#### EXERCISE GOAL
Could you give back the whole listing exactly as written?

--- DATA SECTION Enclosed Below ---

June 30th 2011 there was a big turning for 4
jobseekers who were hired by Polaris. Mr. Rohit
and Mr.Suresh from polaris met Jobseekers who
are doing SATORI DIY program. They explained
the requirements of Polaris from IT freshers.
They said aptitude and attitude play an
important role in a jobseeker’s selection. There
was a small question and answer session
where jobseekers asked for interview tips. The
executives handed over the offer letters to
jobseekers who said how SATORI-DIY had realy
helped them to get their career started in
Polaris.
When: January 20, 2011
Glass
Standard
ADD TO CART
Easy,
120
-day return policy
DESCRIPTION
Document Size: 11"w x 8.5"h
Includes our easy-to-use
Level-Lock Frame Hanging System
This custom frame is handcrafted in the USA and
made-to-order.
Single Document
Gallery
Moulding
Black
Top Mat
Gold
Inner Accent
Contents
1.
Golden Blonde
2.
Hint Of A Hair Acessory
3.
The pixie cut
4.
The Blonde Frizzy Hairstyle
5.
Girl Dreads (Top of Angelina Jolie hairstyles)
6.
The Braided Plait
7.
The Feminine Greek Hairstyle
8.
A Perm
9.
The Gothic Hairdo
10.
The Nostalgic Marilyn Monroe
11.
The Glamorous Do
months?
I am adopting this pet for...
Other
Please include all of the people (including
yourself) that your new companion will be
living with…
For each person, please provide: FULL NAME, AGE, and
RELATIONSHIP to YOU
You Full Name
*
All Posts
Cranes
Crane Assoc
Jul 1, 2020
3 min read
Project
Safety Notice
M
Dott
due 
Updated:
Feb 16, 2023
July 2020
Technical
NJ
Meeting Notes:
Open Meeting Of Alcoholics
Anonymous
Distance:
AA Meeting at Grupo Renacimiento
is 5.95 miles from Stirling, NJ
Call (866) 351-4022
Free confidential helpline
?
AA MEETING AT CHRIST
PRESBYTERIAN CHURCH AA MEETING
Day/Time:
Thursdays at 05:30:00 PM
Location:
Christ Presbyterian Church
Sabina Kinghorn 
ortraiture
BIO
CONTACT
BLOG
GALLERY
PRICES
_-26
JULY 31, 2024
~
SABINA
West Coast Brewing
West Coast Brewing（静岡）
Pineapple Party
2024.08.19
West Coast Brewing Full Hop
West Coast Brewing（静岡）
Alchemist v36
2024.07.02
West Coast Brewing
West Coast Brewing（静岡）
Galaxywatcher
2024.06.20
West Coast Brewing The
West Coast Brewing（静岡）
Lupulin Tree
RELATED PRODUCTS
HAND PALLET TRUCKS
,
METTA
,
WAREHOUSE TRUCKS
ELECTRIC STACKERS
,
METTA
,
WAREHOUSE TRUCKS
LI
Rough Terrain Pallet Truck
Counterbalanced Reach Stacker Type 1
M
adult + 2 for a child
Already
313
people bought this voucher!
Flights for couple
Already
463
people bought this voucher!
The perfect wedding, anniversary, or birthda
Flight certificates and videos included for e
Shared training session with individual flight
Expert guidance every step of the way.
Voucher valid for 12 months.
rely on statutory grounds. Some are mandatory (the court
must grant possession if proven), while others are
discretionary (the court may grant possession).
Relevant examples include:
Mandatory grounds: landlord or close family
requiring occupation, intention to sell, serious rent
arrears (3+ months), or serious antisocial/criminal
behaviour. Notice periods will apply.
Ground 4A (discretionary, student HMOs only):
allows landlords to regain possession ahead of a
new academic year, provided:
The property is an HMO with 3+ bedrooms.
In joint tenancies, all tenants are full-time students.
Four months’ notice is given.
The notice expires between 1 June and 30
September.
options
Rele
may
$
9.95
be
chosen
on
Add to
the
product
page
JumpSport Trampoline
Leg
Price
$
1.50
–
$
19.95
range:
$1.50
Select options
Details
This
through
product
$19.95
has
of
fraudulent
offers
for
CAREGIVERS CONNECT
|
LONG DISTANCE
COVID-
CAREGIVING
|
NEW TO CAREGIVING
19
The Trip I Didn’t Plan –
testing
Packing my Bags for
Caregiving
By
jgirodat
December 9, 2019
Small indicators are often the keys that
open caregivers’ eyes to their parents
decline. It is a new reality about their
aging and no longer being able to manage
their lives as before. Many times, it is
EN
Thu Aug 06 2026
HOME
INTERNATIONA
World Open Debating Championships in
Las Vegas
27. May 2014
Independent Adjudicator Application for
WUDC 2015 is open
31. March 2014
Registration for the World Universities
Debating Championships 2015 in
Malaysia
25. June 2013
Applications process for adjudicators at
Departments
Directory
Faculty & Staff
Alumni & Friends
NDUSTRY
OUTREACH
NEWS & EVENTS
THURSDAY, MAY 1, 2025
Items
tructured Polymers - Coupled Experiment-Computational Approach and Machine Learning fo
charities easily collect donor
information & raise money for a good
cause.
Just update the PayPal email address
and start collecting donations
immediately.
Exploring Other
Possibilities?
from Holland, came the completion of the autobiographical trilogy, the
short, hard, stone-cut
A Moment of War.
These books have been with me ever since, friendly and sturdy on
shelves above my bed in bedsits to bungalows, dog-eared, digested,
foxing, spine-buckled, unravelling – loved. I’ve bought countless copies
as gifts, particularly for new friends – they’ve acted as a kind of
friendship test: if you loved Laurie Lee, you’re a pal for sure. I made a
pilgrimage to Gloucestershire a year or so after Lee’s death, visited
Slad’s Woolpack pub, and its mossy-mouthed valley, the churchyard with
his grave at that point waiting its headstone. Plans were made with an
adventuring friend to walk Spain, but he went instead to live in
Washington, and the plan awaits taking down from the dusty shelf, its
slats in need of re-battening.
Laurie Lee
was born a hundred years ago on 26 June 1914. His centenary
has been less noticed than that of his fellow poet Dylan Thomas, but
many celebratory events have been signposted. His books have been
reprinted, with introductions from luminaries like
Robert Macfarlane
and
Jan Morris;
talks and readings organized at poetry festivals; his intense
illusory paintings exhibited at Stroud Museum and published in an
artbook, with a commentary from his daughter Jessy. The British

--- End of Enclosed DATA SECTION ---

#### SOLVED PROBLEM
June 30th 2011 there was a big turning for 4
jobseekers who were hired by Polaris. Mr. Rohit
and Mr.Suresh from polaris met Jobseekers who
are doing SATORI DIY program. They explained
the requirements of Polaris from IT freshers.
They said aptitude and attitude play an
important role in a jobseeker’s selection. There
was a small question and answer session
where jobseekers asked for interview tips. The
executives handed over the offer letters to
jobseekers who said how SATORI-DIY had realy
helped them to get their career started in
Polaris.
When: January 20, 2011
Glass
Standard
ADD TO CART
Easy,
120
-day return policy
DESCRIPTION
Document Size: 11"w x 8.5"h
Includes our easy-to-use
Level-Lock Frame Hanging System
This custom frame is handcrafted in the USA and
made-to-order.
Single Document
Gallery
Moulding
Black
Top Mat
Gold
Inner Accent
Contents
1.
Golden Blonde
2.
Hint Of A Hair Acessory
3.
The pixie cut
4.
The Blonde Frizzy Hairstyle
5.
Girl Dreads (Top of Angelina Jolie hairstyles)
6.
The Braided Plait
7.
The Feminine Greek Hairstyle
8.
A Perm
9.
The Gothic Hairdo
10.
The Nostalgic Marilyn Monroe
11.
The Glamorous Do
months?
I am adopting this pet for...
Other
Please include all of the people (including
yourself) that your new companion will be
living with…
For each person, please provide: FULL NAME, AGE, and
RELATIONSHIP to YOU
You Full Name
*
All Posts
Cranes
Crane Assoc
Jul 1, 2020
3 min read
Project
Safety Notice
M
Dott
due 
Updated:
Feb 16, 2023
July 2020
Technical
NJ
Meeting Notes:
Open Meeting Of Alcoholics
Anonymous
Distance:
AA Meeting at Grupo Renacimiento
is 5.95 miles from Stirling, NJ
Call (866) 351-4022
Free confidential helpline
?
AA MEETING AT CHRIST
PRESBYTERIAN CHURCH AA MEETING
Day/Time:
Thursdays at 05:30:00 PM
Location:
Christ Presbyterian Church
Sabina Kinghorn 
ortraiture
BIO
CONTACT
BLOG
GALLERY
PRICES
_-26
JULY 31, 2024
~
SABINA
West Coast Brewing
West Coast Brewing（静岡）
Pineapple Party
2024.08.19
West Coast Brewing Full Hop
West Coast Brewing（静岡）
Alchemist v36
2024.07.02
West Coast Brewing
West Coast Brewing（静岡）
Galaxywatcher
2024.06.20
West Coast Brewing The
West Coast Brewing（静岡）
Lupulin Tree
RELATED PRODUCTS
HAND PALLET TRUCKS
,
METTA
,
WAREHOUSE TRUCKS
ELECTRIC STACKERS
,
METTA
,
WAREHOUSE TRUCKS
LI
Rough Terrain Pallet Truck
Counterbalanced Reach Stacker Type 1
M
adult + 2 for a child
Already
313
people bought this voucher!
Flights for couple
Already
463
people bought this voucher!
The perfect wedding, anniversary, or birthda
Flight certificates and videos included for e
Shared training session with individual flight
Expert guidance every step of the way.
Voucher valid for 12 months.
rely on statutory grounds. Some are mandatory (the court
must grant possession if proven), while others are
discretionary (the court may grant possession).
Relevant examples include:
Mandatory grounds: landlord or close family
requiring occupation, intention to sell, serious rent
arrears (3+ months), or serious antisocial/criminal
behaviour. Notice periods will apply.
Ground 4A (discretionary, student HMOs only):
allows landlords to regain possession ahead of a
new academic year, provided:
The property is an HMO with 3+ bedrooms.
In joint tenancies, all tenants are full-time students.
Four months’ notice is given.
The notice expires between 1 June and 30
September.
options
Rele
may
$
9.95
be
chosen
on
Add to
the
product
page
JumpSport Trampoline
Leg
Price
$
1.50
–
$
19.95
range:
$1.50
Select options
Details
This
through
product
$19.95
has
of
fraudulent
offers
for
CAREGIVERS CONNECT
|
LONG DISTANCE
COVID-
CAREGIVING
|
NEW TO CAREGIVING
19
The Trip I Didn’t Plan –
testing
Packing my Bags for
Caregiving
By
jgirodat
December 9, 2019
Small indicators are often the keys that
open caregivers’ eyes to their parents
decline. It is a new reality about their
aging and no longer being able to manage
their lives as before. Many times, it is
EN
Thu Aug 06 2026
HOME
INTERNATIONA
World Open Debating Championships in
Las Vegas
27. May 2014
Independent Adjudicator Application for
WUDC 2015 is open
31. March 2014
Registration for the World Universities
Debating Championships 2015 in
Malaysia
25. June 2013
Applications process for adjudicators at
Departments
Directory
Faculty & Staff
Alumni & Friends
NDUSTRY
OUTREACH
NEWS & EVENTS
THURSDAY, MAY 1, 2025
Items
tructured Polymers - Coupled Experiment-Computational Approach and Machine Learning fo
charities easily collect donor
information & raise money for a good
cause.
Just update the PayPal email address
and start collecting donations
immediately.
Exploring Other
Possibilities?
from Holland, came the completion of the autobiographical trilogy, the
short, hard, stone-cut
A Moment of War.
These books have been with me ever since, friendly and sturdy on
shelves above my bed in bedsits to bungalows, dog-eared, digested,
foxing, spine-buckled, unravelling – loved. I’ve bought countless copies
as gifts, particularly for new friends – they’ve acted as a kind of
friendship test: if you loved Laurie Lee, you’re a pal for sure. I made a
pilgrimage to Gloucestershire a year or so after Lee’s death, visited
Slad’s Woolpack pub, and its mossy-mouthed valley, the churchyard with
his grave at that point waiting its headstone. Plans were made with an
adventuring friend to walk Spain, but he went instead to live in
Washington, and the plan awaits taking down from the dusty shelf, its
slats in need of re-battening.
Laurie Lee
was born a hundred years ago on 26 June 1914. His centenary
has been less noticed than that of his fellow poet Dylan Thomas, but
many celebratory events have been signposted. His books have been
reprinted, with introductions from luminaries like
Robert Macfarlane
and
Jan Morris;
talks and readings organized at poetry festivals; his intense
illusory paintings exhibited at Stroud Museum and published in an
artbook, with a commentary from his daughter Jessy. The British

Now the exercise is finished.